Thanks Cornie. I do also have that a squadron of tanks comprises of eleven tanks, but I did read somewhere that there were 28 in total (not sure where, though). I suppose that this included the three ARVs as well as the two command tanks of the regiment's CO and the 2IC, which brings the total to 27. Maybe there was another held in reserve? Be it as it may, there could have have been no more than 24 fighting armoured vehicles directly involved in the attack.

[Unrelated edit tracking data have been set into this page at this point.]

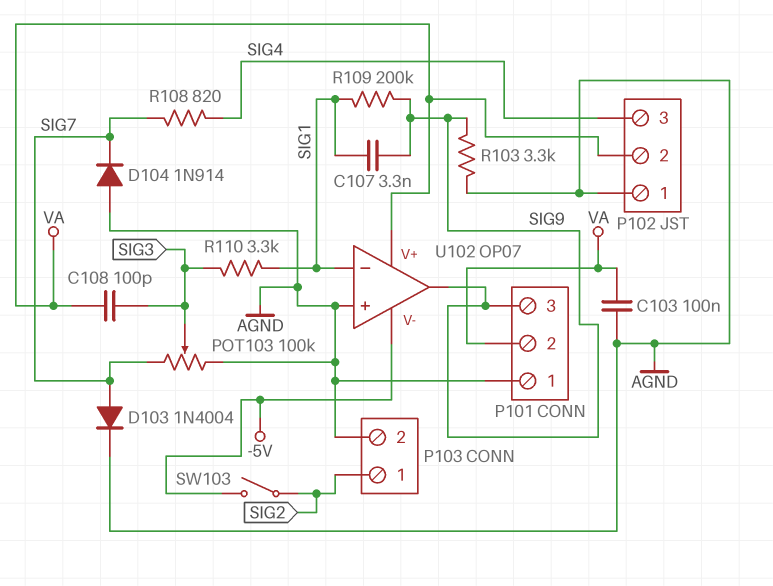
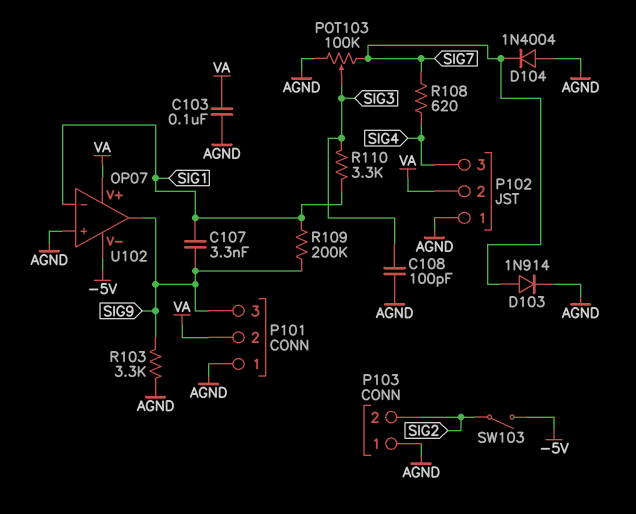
C108: 100pF (SIG3, VA) -> 100pF (AGND, SIG3)
D103: diode 1N4004 (A SIG7, K AGND) -> diode 1N914 (A SIG7, K AGND)
D104: diode 1N914 (A AGND, K SIG7) -> diode 1N4004 (A AGND, K SIG7)
P103 pin 1: SIG2 -> AGND
P103 pin 2: AGND -> SIG2
R108: 820 (SIG4, SIG7) -> 620 (SIG4, SIG7)

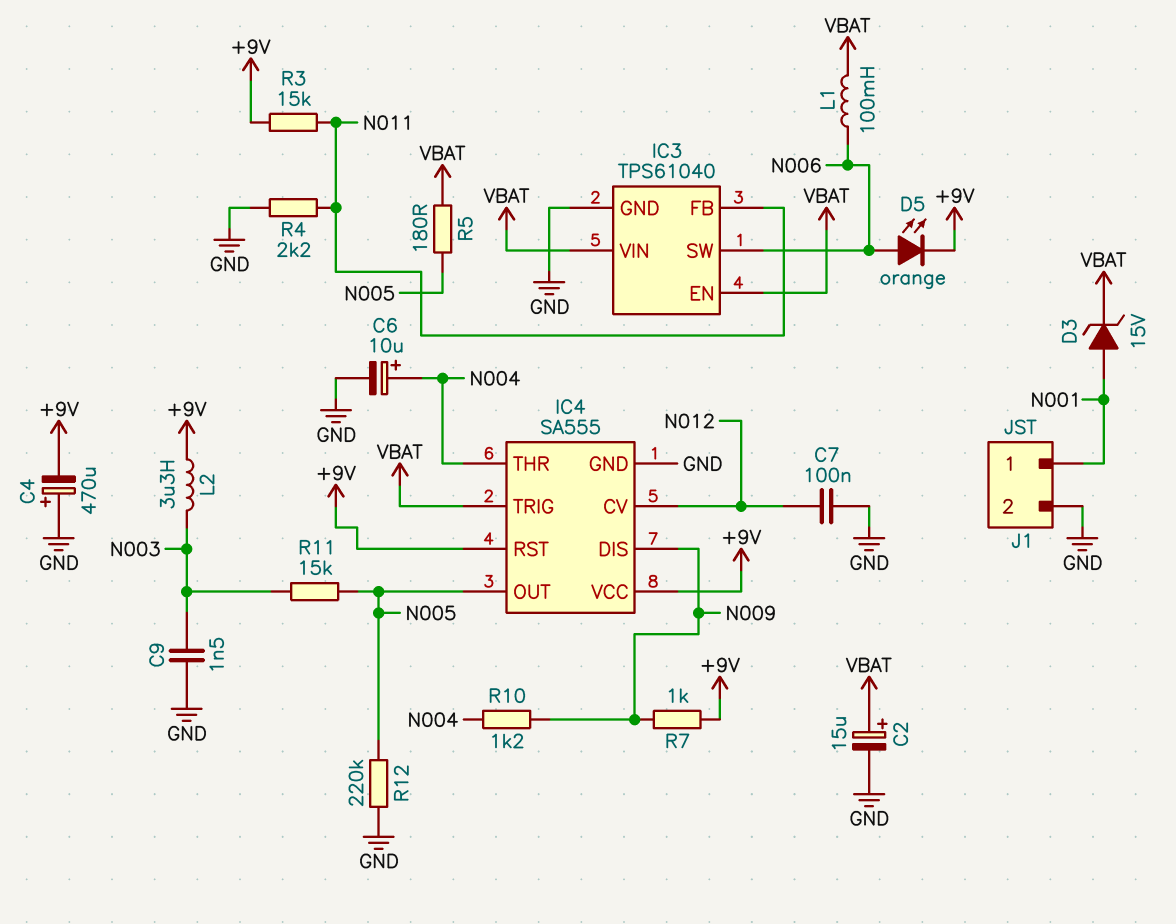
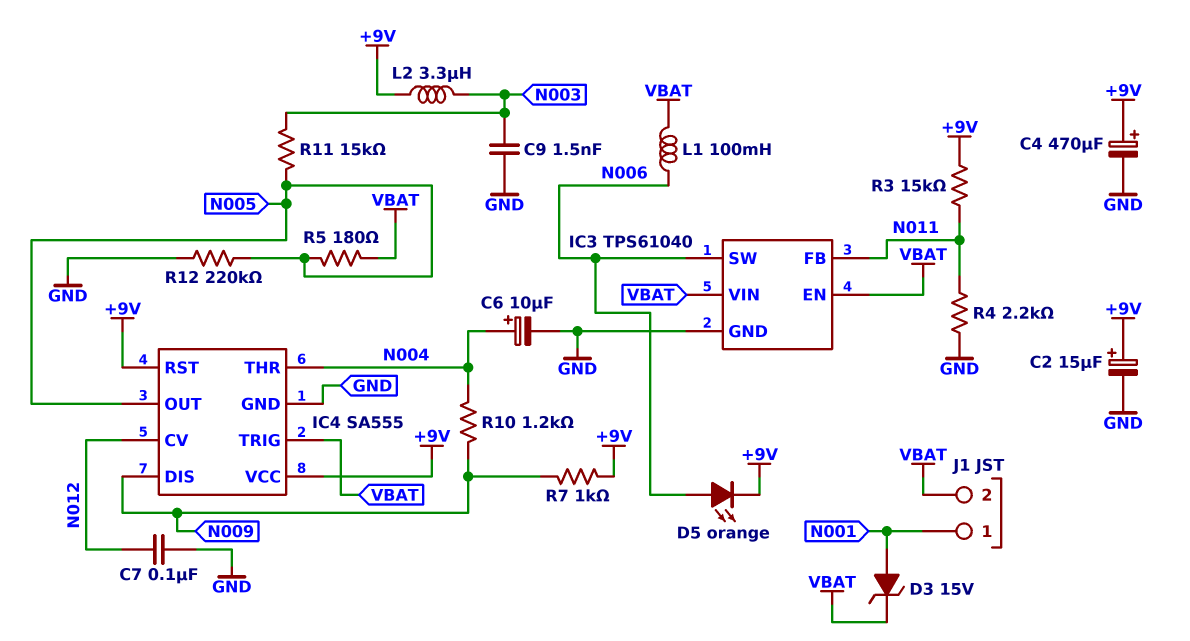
C2: 15uF (plus VBAT, minus GND) -> 15uF (plus +9V, minus GND)
C4: 470uF (plus GND, minus +9V) -> 470uF (plus +9V, minus GND)
J1 pin 2: GND -> VBAT

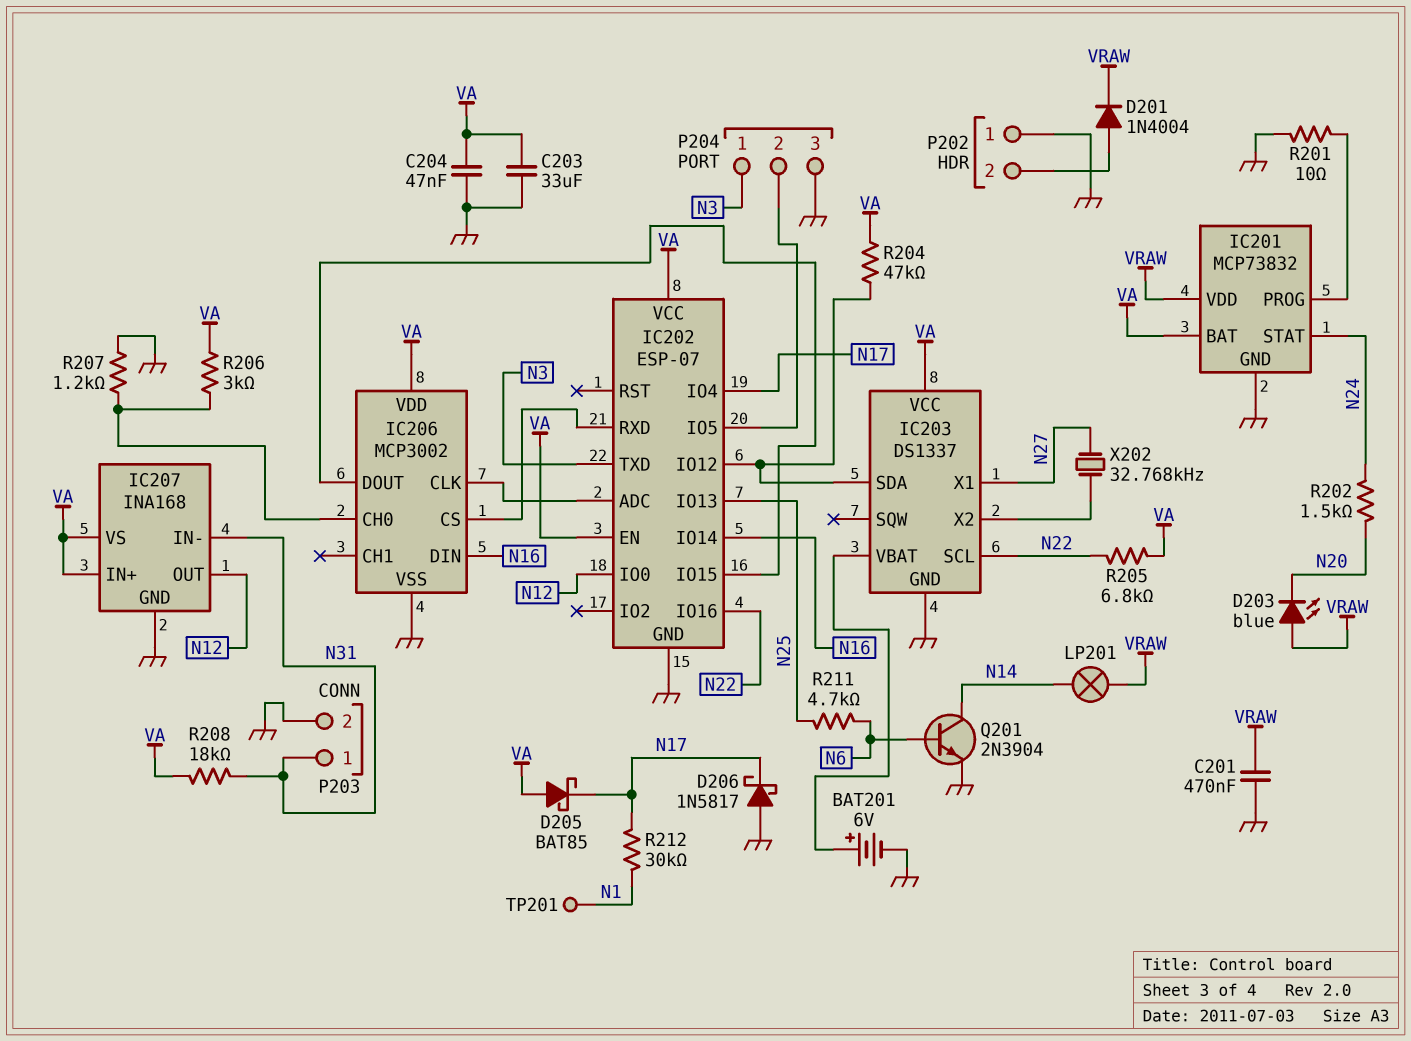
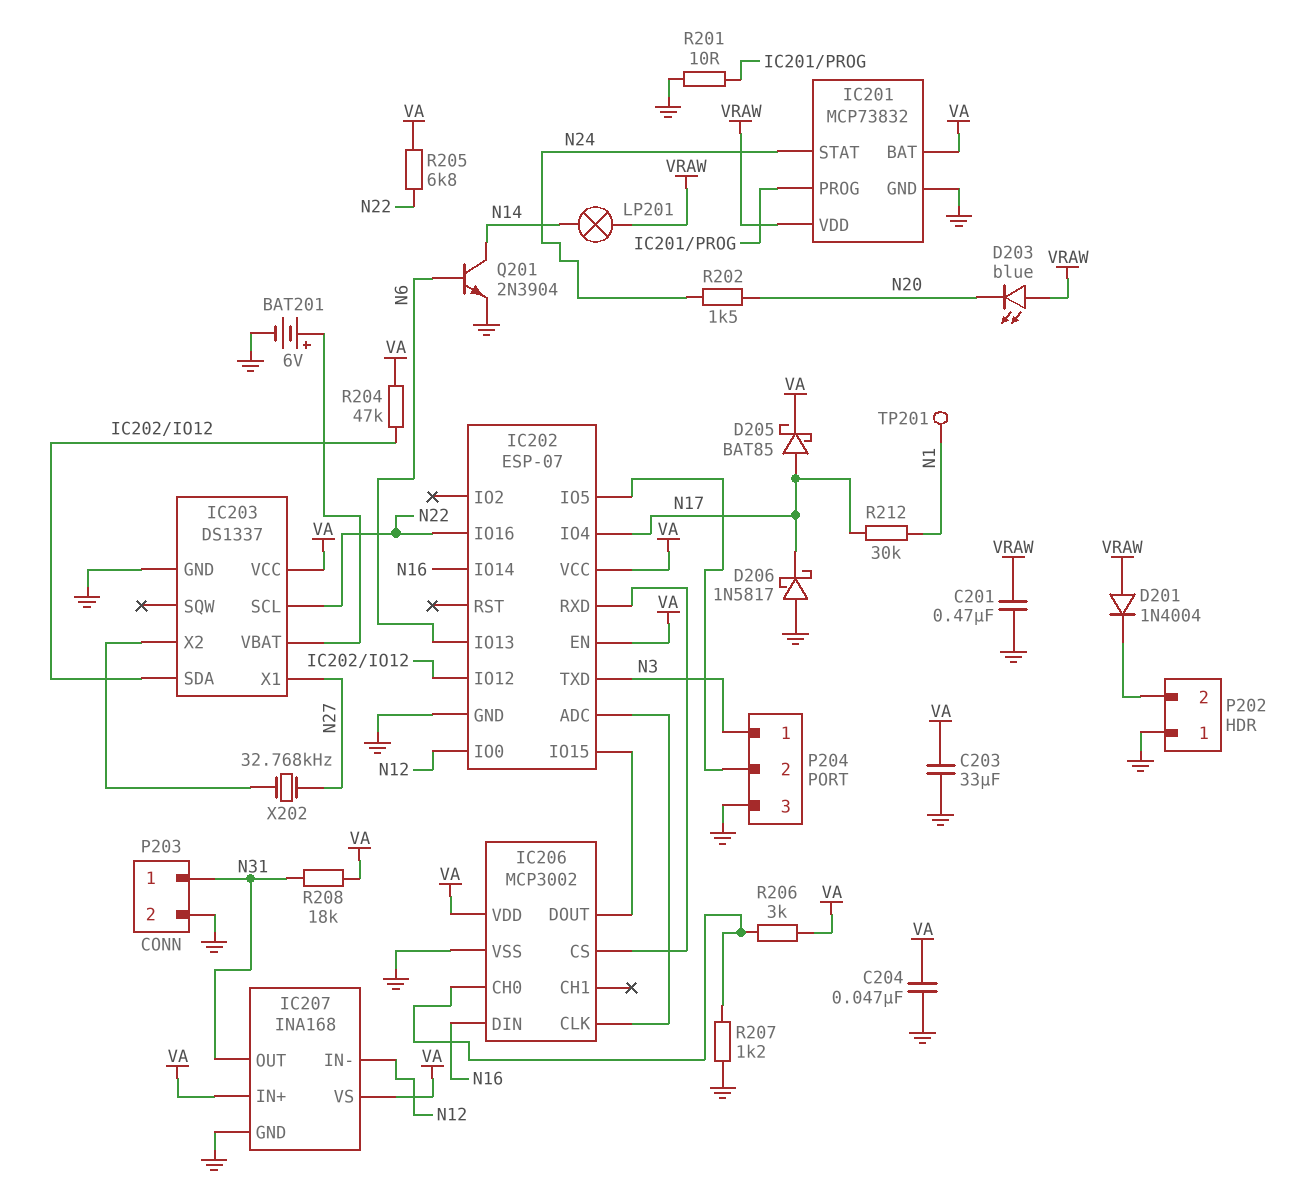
D201: diode 1N4004 (A P202/2, K VRAW) -> diode 1N4004 (A VRAW, K P202/2)
D205: schottky BAT85 (A VA, K N17) -> schottky BAT85 (A N17, K VA)
IC202 pin IO13: N25 -> N6
IC207 pin IN-: N31 -> N12
IC207 pin OUT: N12 -> N31
R211: 4.7k (N6, N25) -> none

By Johan Schoeman on: Monday, August 25, 2014
Re: "Trying to destroy the Olifants"
Thank you Johan. Well from all accounts I have read, most were involved in some small part and only now get to share with others how they fitted into the big picture. Information is mostly memories and speculation so we will never really know what intelligence was provided by whom and for what reason. I'm really beginning to doubt what is put forward af fact. Just think about what you have seen, after Quito we were constantly reminded how outmatched and outnumbered we are and that piece is the only way. That there is an army on the SWA border ready to invade and we will have to retreat to Grootfontein as an optimistic estimation. I just don't see that, I can only find accounts of people facing SWAPO over the river. The logistics of moving and supplying an army is huge and it leaves clear traces. You can see those traces from Luanda to Quito. What you don't see is any trace of an army moved through the DMZ. There was no civilian infrastructure for several kilos into Angola and to supply from the air would have meant constant transport planes which would have been a turkey shoot. Im trying to contain my imagination but keeping the airforce out of the fight, pulling back to Rundu, hasty moving to Oshakati. And until now I did not realise that the commanders was young. In my opinion, someone was trying very hard to take us out of the fight and spread fear before we became unstoppable (dream a little). I just cannot see, realistically, how we can all echo that we were on a path to defeat due to technical or resource constraints. If you doubt that, just look at what executive outcomes did with precious little, and we had a lot.
By Hein on: Sunday, August 24, 2014
Re: "Trying to destroy the Olifants"
Hi Johan. A SA tank squadron consist of only 11 tanks. 3 x troops with 3 tanks each and then the commander and 2 in command tanks.
As on readiness we had more than enough just Pres Steyn had 35 ready and well maintained at 7 Div Mob centre and I believe the other tank regiments would have had the same amount. Tactical it did not matter whether is was Mk1 or Mk1A, we never really used the new features of the 1A.